I am using brms to fit a model with nested clustering (i.e., each target is rated by each rater):
brm(
formula = rating ~ 1 + x1 + x2 + x3 + (1 | rater / target),
prior = c(...),
data = data
)
If possible, I would like to quantify how much of the variance in rating was explained by each of the predictors: x1, x2, and x3 as well as by the clustering variables rater and target. I get the sense from searching here that the key may be using posterior_linpred() or posterior_predict() but I’m hoping someone can confirm this. Also, would it change things if I had interaction effects and/or random slopes?
An explanation would be ideal, but relevant references would also be appreciated. Thanks!
This problem has no proper answer if the terms are correlated with each other as, in this case, there is no unique way to assign variance explained to predictors separately (in general).
Are you directly interested in the varianeces explained or do you have some other goal which you just try to answer by means of variances explained?
Rights, J.D., & Sterba, S.K. (in press). Quantifying explained variance in multilevel models: An integrative framework for defining R-squared measures. Psychological Methods.
But if that’s not possible, perhaps you could help me achieve a similar goal: (1) How much variance was explained by each clustering variable: rater and target? (2) How important was each predictor?
For (1), perhaps performance::icc() is relevant. I get this output but am not fully sure how to interpret it. This also doesn’t seem to separate out the two clustering variables (perhaps this isn’t possible).
# Random Effect Variances and ICC
Conditioned on: all random effects
## Variance Ratio (comparable to ICC)
Ratio: 0.77 CI 95%: [0.76 0.78]
## Variances of Posterior Predicted Distribution
Conditioned on fixed effects: 0.81 CI 95%: [0.77 0.84]
Conditioned on rand. effects: 3.47 CI 95%: [3.42 3.52]
## Difference in Variances
Difference: 2.66 CI 95%: [2.60 2.72]
For (2), I guess I can interpret the regression coefficients but I’d like (if possible) to be able to compare the “importance” of the predictors to that of the clustering variables. Explained variance seemed like a possible approach to this, but maybe I’m not thinking this through enough.
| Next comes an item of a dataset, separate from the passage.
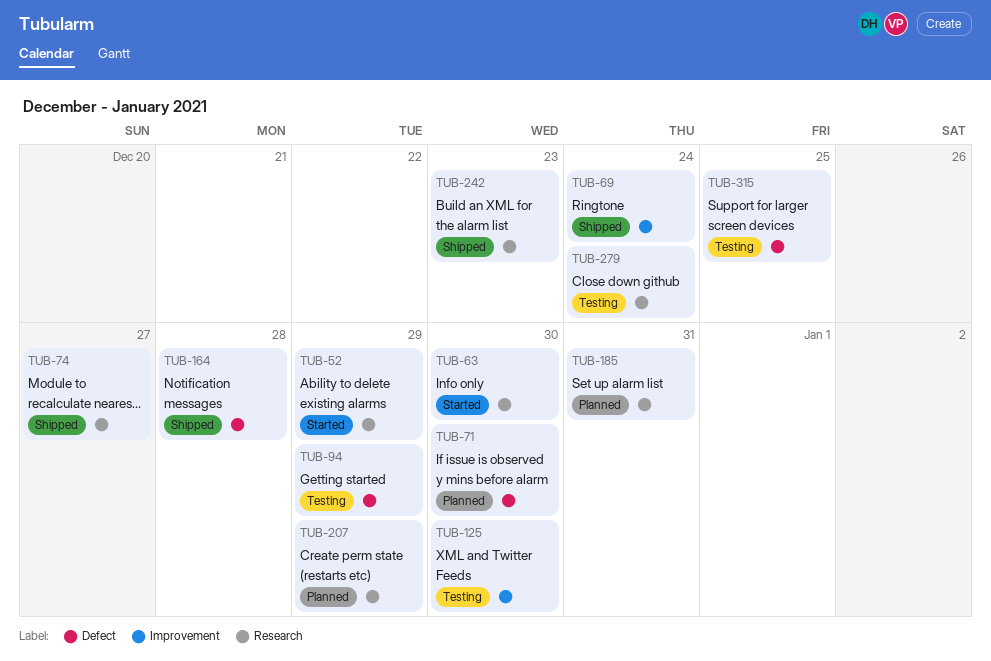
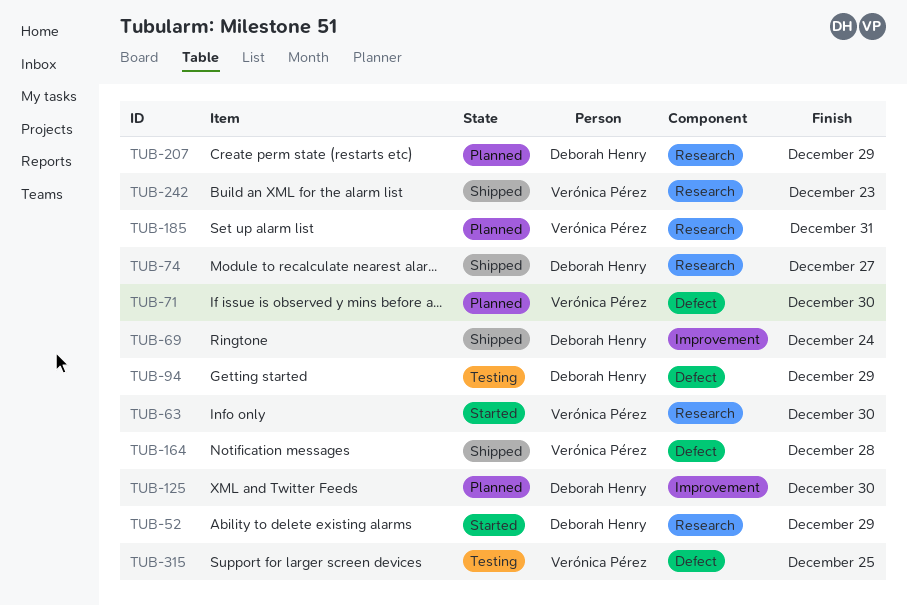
TUB-125, status: Testing -> Planned
TUB-279: present -> none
Thanks for helping me work through this. This community is great.
I’ve been reading a lot more about frequentist and Bayesian approaches to Generalizability theory and found the following papers very informative:
Jiang, Z. (2018). Using the Linear Mixed-Effect Model Framework to Estimate Generalizability Variance Components in R. Methodology , 14 (3), 133–142. https://doi.org/10/gfxf43
LoPilato, A. C., Carter, N. T., & Wang, M. (2015). Updating Generalizability Theory in Management Research: Bayesian Estimation of Variance Components. Journal of Management , 41 (2), 692–717. https://doi.org/10/gcp2sf
Based on this, it looks like I should reformulate my model to focus on sources of variance:
Then I should be able to derive the variance component for each source from the posterior draws and calculate the desired Generalizability coefficients. Will follow up once my model converges and I can play with this some more.
Ok, success! I estimated a multilevel model for a (r \times t \times s) G study, which means I needed random intercepts for r, t, s, r:t, r:s, and t:s. I ended up using informative cauchy() priors on the SD parameters and an informative normal() prior on the intercept.
Then, for each posterior draw, I needed to pull out the intercept for each SD parameter and square it to get the variance estimate. These estimates could then be summed to calculate the total variance and then the proportion of the total variance explained by each. Finally, I summarized across all draws by calculating the posterior medians and highest density continuous intervals.
These estimates are quite similar to the REML ones I got from a frequentist G study, but have the added benefits of including interval estimates and avoiding negative variance estimates.
Also, based on ten Hove et al. (2020), I switched from half cauchy to half student_t priors on the intercept SD parameters, switched from the posterior median to the posterior mode for point estimates, and added random inits.